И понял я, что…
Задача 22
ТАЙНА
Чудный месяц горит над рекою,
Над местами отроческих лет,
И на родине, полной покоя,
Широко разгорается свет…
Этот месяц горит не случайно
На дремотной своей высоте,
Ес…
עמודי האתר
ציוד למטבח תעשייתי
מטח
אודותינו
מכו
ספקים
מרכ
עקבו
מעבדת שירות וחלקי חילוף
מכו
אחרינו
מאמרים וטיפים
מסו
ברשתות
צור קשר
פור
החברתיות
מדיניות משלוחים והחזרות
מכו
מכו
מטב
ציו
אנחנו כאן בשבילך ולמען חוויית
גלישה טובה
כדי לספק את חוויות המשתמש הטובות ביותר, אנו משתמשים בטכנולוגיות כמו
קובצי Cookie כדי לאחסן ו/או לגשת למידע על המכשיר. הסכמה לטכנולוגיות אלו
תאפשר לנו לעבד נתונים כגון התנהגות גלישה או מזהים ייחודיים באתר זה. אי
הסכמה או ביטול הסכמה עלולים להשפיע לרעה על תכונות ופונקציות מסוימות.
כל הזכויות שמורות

= = = =

● About this task: After reading through the material, print all of it again exactly.

● Task solution:
И понял я, что…
Задача 22
ТАЙНА
Чудный месяц горит над рекою,
Над местами отроческих лет,
И на родине, полной покоя,
Широко разгорается свет…
Этот месяц горит не случайно
На дремотной своей высоте,
Ес…
עמודי האתר
ציוד למטבח תעשייתי
מטח
אודותינו
מכו
ספקים
מרכ
עקבו
מעבדת שירות וחלקי חילוף
מכו
אחרינו
מאמרים וטיפים
מסו
ברשתות
צור קשר
פור
החברתיות
מדיניות משלוחים והחזרות
מכו
מכו
מטב
ציו
אנחנו כאן בשבילך ולמען חוויית
גלישה טובה
כדי לספק את חוויות המשתמש הטובות ביותר, אנו משתמשים בטכנולוגיות כמו
קובצי Cookie כדי לאחסן ו/או לגשת למידע על המכשיר. הסכמה לטכנולוגיות אלו
תאפשר לנו לעבד נתונים כגון התנהגות גלישה או מזהים ייחודיים באתר זה. אי
הסכמה או ביטול הסכמה עלולים להשפיע לרעה על תכונות ופונקציות מסוימות.
כל הזכויות שמורות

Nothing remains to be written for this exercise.